_WHAT THE TASK ASKS_
Collect each line of the records containing the string "Figure".

_MATERIAL FOR THIS EXERCISE_
═══
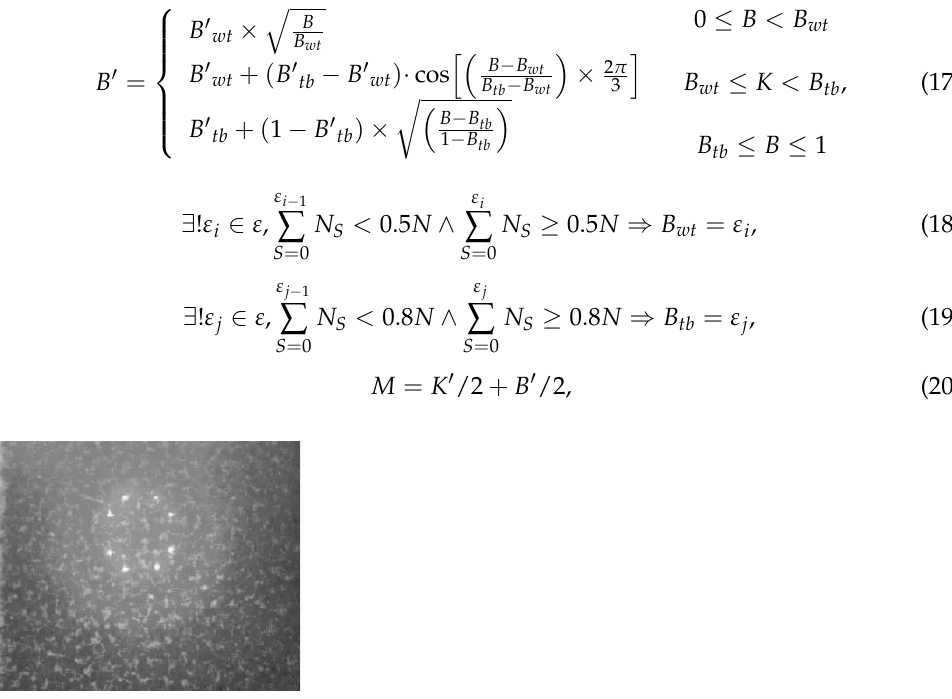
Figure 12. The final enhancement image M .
═══
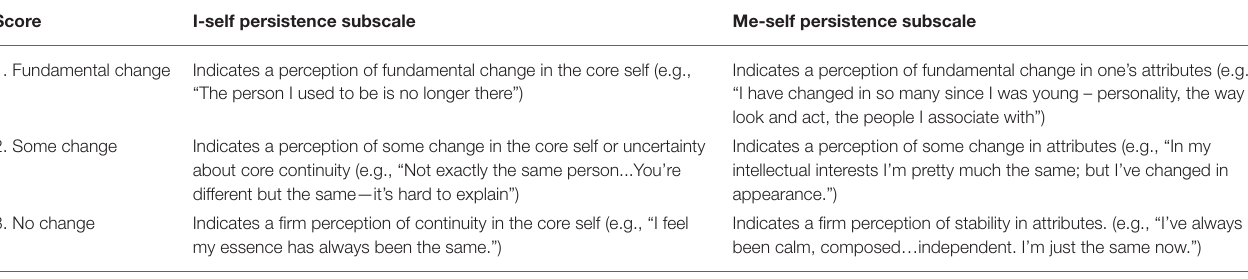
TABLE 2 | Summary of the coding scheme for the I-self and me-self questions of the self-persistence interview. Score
═══
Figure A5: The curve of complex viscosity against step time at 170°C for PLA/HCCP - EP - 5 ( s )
═══
_RESPONSE AREA_
Figure 12. The final enhancement image M .
Figure A5: The curve of complex viscosity against step time at 170°C for PLA/HCCP - EP - 5 ( s )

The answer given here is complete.